## ページ本文:
Kdc キーの下のレジストリ エントリと値

このセクションにリストされるレジストリ エントリを次のレジストリ サブキーに追加する必要があります:

HKEY_LOCAL_MACHINE\SYSTEM\CurrentControlSet\Services\Kdc

Note

Kdc キーが [サービス] の下に表示されない場合は、キーを作成する必要があります。

  • エントリ: KdcUseClientAddresses

    • 種類: REG_DWORD

    • 既定値: 0

    • 指定できる値: 0 (false) またはゼロ以外の値 (true)

      この値は、チケット付与サービス応答 (TGS_REP) に IP アドレスを追加するかどうかを示します。

  • エントリ: KdcDontCheckAddresses

    • 種類: REG_DWORD

    • 既定値: 1

    • 指定できる値: 0 (false) またはゼロ以外の値 (true)

      この値は、TGS_REQおよび TGT Caddr フィールドの IP アドレスがチェックされるかどうかを示します。

  • エントリ: NewConnectionTimeout

    • 種類: REG_DWORD

    • 既定値: 10 (秒)

      この値は、最初の TCP エンドポイント接続が切断される前にデータを受信するために開いたままにする時間です。

  • エントリ: MaxDatagramReplySize

    • 種類: REG_DWORD

    • 既定値: 1465 (10 進数、バイト)

      この値は、TGS_REPおよび認証サービス応答 (AS_REP) メッセージの最大 UDP パケット サイズです。 パケット サイズがこの値を超えると、クライアントが TCP に切り替わるよう要求する "KRB_ERR_RESPONSE_TOO_BIG" メッセージが返されます。

      Note

      MaxDatagramReplySizeを増やすと、Kerberos UDP パケットが断片化される可能性が高くなる可能性があります。

      この問題の詳細については、「 Windows で UDP ではなく TCP を Kerberos に強制的に使用させる方法を参照してください。

  • エントリ: KdcExtraLogLevel

    • 種類: REG_DWORD

    • 既定値 : 2

    • 指定できる値

      • 1 (10 進数) または0x1 (16 進数): セキュリティ イベント ログの不明な SPN エラーを監査します。 イベント ID 4769 は、失敗した監査でログに記録されます。
      • 2 (10 進数) または0x2 (16 進数): PKINIT エラーを記録します。 これにより、KDC 警告イベント ID 21 (既定で有効) がシステム イベント ログに記録されます。 PKINIT は、Kerberos での初期認証用の Public Key Cryptography のインターネット エンジニアリング タスク フォース (IETF) インターネット ドラフトです。
      • 4 (10 進数) または0x4 (16 進数): すべての KDC エラーをログに記録します。 これにより、KDC イベント ID 24 (U2U に必要な問題の例) がシステム イベント ログに記録されます。
      • 8 (10 進数) または0x8 (16 進数): S4U2Self チケットを要求したユーザーがターゲット ユーザーに十分なアクセス権を持っていない場合に、システム ログに KDC 警告イベント ID 25 を記録します。
      • 16 (10 進数) または0x10 (16 進数): 暗号化の種類 (ETYPE) と無効なオプションエラーに関する監査イベントをログに記録します。 この値は、KDC がイベント ログに書き込み、セキュリティ イベント ログで監査する情報を示します。 イベント ID 4769 は、失敗した監査でログに記録されます。
  • エントリ: DefaultDomainSupportedEncTypes

    • 種類: REG_DWORD

    • 既定値: 0x27

    • 指定できる値

      既定値は 0x27 (DES、RC4、AES セッション キー) です。 この値では AES で暗号化されたチケットと AES セッション キーの両方が許可されるため、セキュリティを強化するために値を 0x3C に設定することをお勧めします。 Kerberos プロトコルに RC4 が使用されていない AES 専用環境に移行する場合は、値を 0x38 に設定することをお勧めします。

      この値は、既定の暗号化の種類でマークされていないアカウントのセッション キーの既定の暗号化の種類として AES を設定します。

      詳細については、「 KB5021131: CVE-2022-37966 に関連する Kerberos プロトコルの変更を管理する方法を参照してください。

## エントリ一覧:
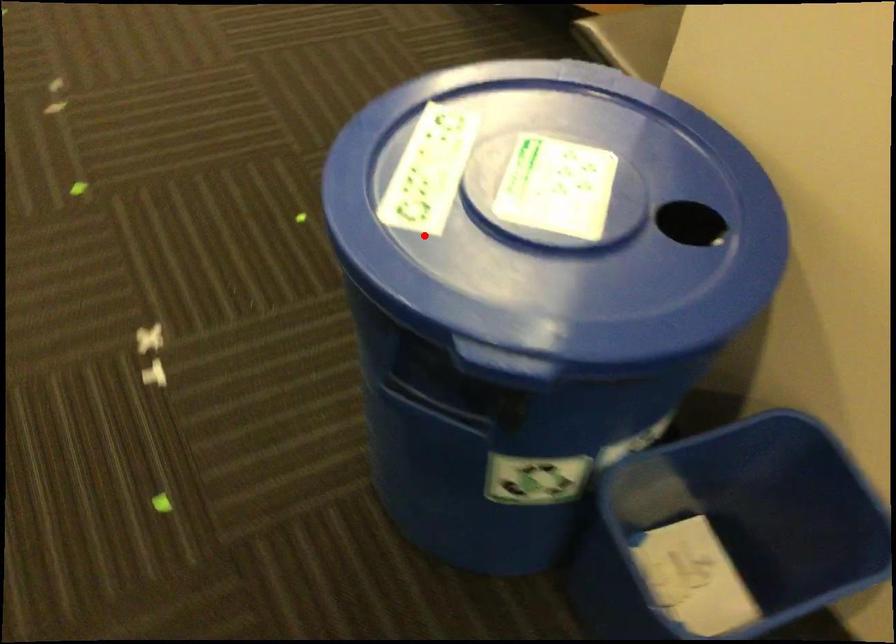
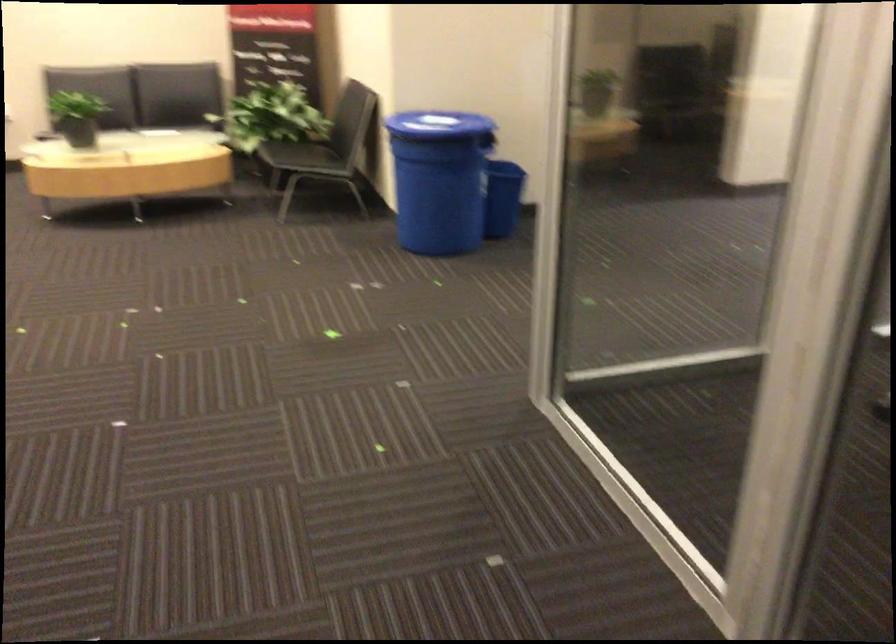
Question: I am providing you with two images of the same scene from different viewpoints. Image1 has a red point marked. In image2, the corresponding 3D location appears at what relative position? Reply with the corresponding letter.

Choices:
 (A) Closer
 (B) Farther

Answer: (B)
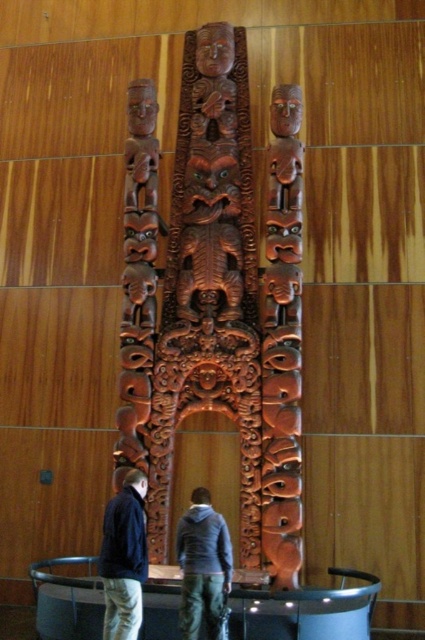
Who is higher up, dark gray hoodie at center or dark blue jacket at lower left?

dark blue jacket at lower left is higher up.

Can you confirm if dark gray hoodie at center is positioned to the left of dark blue jacket at lower left?

Incorrect, dark gray hoodie at center is not on the left side of dark blue jacket at lower left.

Measure the distance between dark gray hoodie at center and camera.

They are 37.03 meters apart.

Find the location of a particular element. The image size is (425, 640). dark gray hoodie at center is located at coordinates (124, 557).

Does dark gray hoodie at center appear on the right side of gray hoodie at center?

In fact, dark gray hoodie at center is to the left of gray hoodie at center.

Describe the element at coordinates (124, 557) in the screenshot. I see `dark gray hoodie at center` at that location.

You are a GUI agent. You are given a task and a screenshot of the screen. Output one action in this format:
    pyautogui.click(x=<x>, y=<y>)
    Task: Click on the dark gray hoodie at center
    Image resolution: width=425 pixels, height=640 pixels.
    Given the screenshot: What is the action you would take?
    pyautogui.click(x=124, y=557)

Is dark blue jacket at lower left wider than gray hoodie at center?

Yes.

Is dark blue jacket at lower left bigger than gray hoodie at center?

Yes, dark blue jacket at lower left is bigger than gray hoodie at center.

Between point (136, 513) and point (181, 545), which one is positioned behind?

The point (181, 545) is more distant.

Image resolution: width=425 pixels, height=640 pixels. Identify the location of dark blue jacket at lower left. (124, 557).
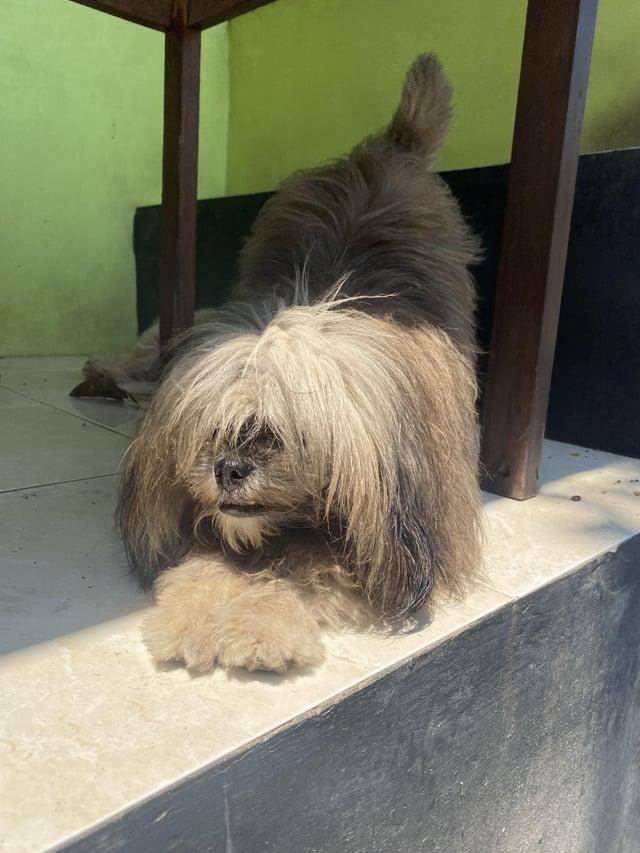
Identify the location of floor. The image size is (640, 853). (29, 703).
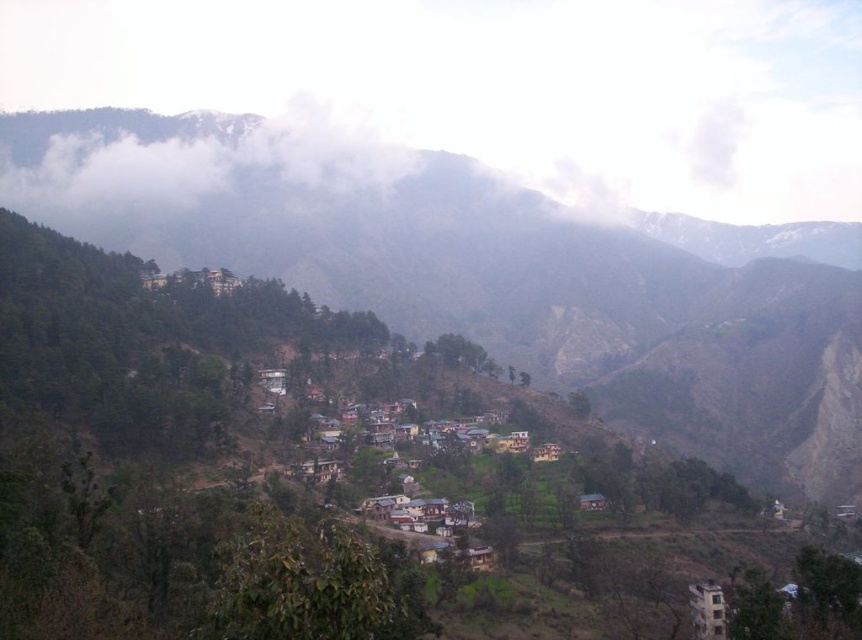
You are an airplane pilot flying over the mountainous landscape. You notice the green textured hillside at center and the white fluffy cloud at upper center. Which object is positioned higher in the sky?

The white fluffy cloud at upper center is positioned higher in the sky than the green textured hillside at center.

You are standing at the center of the image and want to reach the village located at the base of the mountains. Which direction should you move relative to the green textured hillside at center?

The green textured hillside at center is located at point (x=522, y=284), so you should move downward from the green textured hillside at center to reach the village at the base of the mountains.

You are standing in the village and looking towards the green textured hillside at center and the white fluffy cloud at upper center. Which object is located to the right of the other?

The green textured hillside at center is positioned on the right side of white fluffy cloud at upper center.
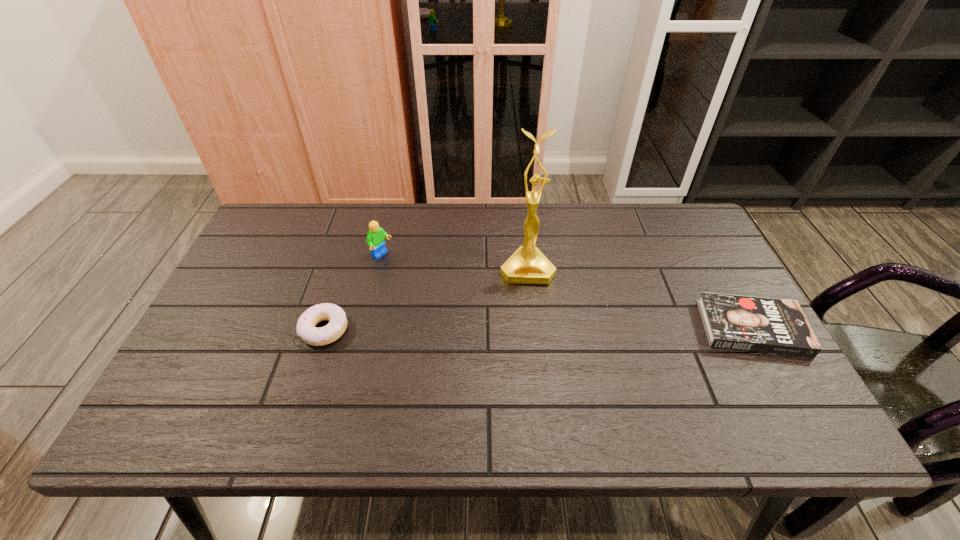
Image resolution: width=960 pixels, height=540 pixels. In the image, there is a desktop. Identify the location of vacant space at the near edge. (555, 395).

You are a GUI agent. You are given a task and a screenshot of the screen. Output one action in this format:
    pyautogui.click(x=<x>, y=<y>)
    Task: Click on the vacant space at the left edge of the desktop
    The width and height of the screenshot is (960, 540).
    Given the screenshot: What is the action you would take?
    pyautogui.click(x=283, y=253)

The image size is (960, 540). I want to click on free spot at the right edge of the desktop, so click(x=685, y=303).

Locate an element on the screen. The width and height of the screenshot is (960, 540). vacant space at the far left corner of the desktop is located at coordinates (270, 241).

Where is `free space at the far right corner of the desktop`? This screenshot has height=540, width=960. free space at the far right corner of the desktop is located at coordinates (668, 240).

The width and height of the screenshot is (960, 540). In the image, there is a desktop. Identify the location of vacant space at the near right corner. (759, 372).

You are a GUI agent. You are given a task and a screenshot of the screen. Output one action in this format:
    pyautogui.click(x=<x>, y=<y>)
    Task: Click on the unoccupied area between the award and the third tallest object
    This screenshot has width=960, height=540.
    Given the screenshot: What is the action you would take?
    pyautogui.click(x=426, y=299)

Locate an element on the screen. The image size is (960, 540). free space between the rightmost object and the second object from right to left is located at coordinates [639, 298].

At what (x,y) coordinates should I click in order to perform the action: click on free space between the second object from left to right and the award. Please return your answer as a coordinate pair (x, y). The width and height of the screenshot is (960, 540). Looking at the image, I should click on (454, 262).

Find the location of a particular element. This screenshot has width=960, height=540. free space that is in between the leftmost object and the second tallest object is located at coordinates (353, 293).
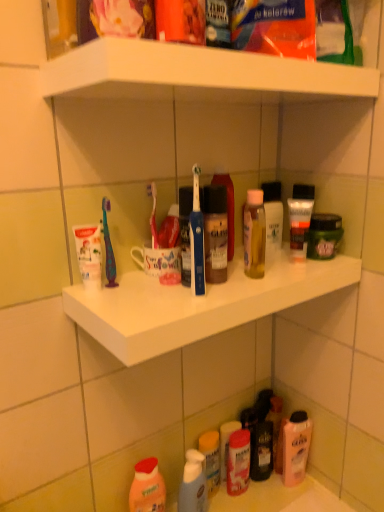
You are a GUI agent. You are given a task and a screenshot of the screen. Output one action in this format:
    pyautogui.click(x=<x>, y=<y>)
    Task: Click on the vacant space situated on the left part of blue plastic toothbrush at center
    
    Given the screenshot: What is the action you would take?
    pyautogui.click(x=135, y=301)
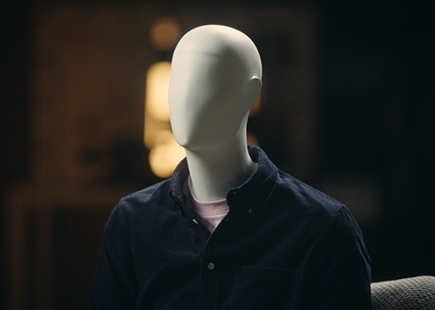
The image size is (435, 310). What are the coordinates of `sofa cushion` in the screenshot? It's located at (396, 292).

## やること:
1. ページ本文について、次の問いに答えてください。
(a) KdcDontCheckAddresses の既定値はいくつですか。
(b) NewConnectionTimeout の既定値は何秒ですか。
(c) MaxDatagramReplySize の既定値はいくつですか。
2. ページ本文のうち、「この値は、TGS_REQおよび TGT Caddr」を含む語句で始まり、「この値は、最初の TCP エンドポイント接続が切断される前にデータを受信するために開いたままにする時間です。」で終わる部分を、一字も変えずに書き出してください。

## 答え:
1.
(a) 1
(b) 10 秒
(c) 1465 (10 進数、バイト)

2.
この値は、TGS_REQおよび TGT Caddr フィールドの IP アドレスがチェックされるかどうかを示します。

  • エントリ: NewConnectionTimeout

    • 種類: REG_DWORD

    • 既定値: 10 (秒)

      この値は、最初の TCP エンドポイント接続が切断される前にデータを受信するために開いたままにする時間です。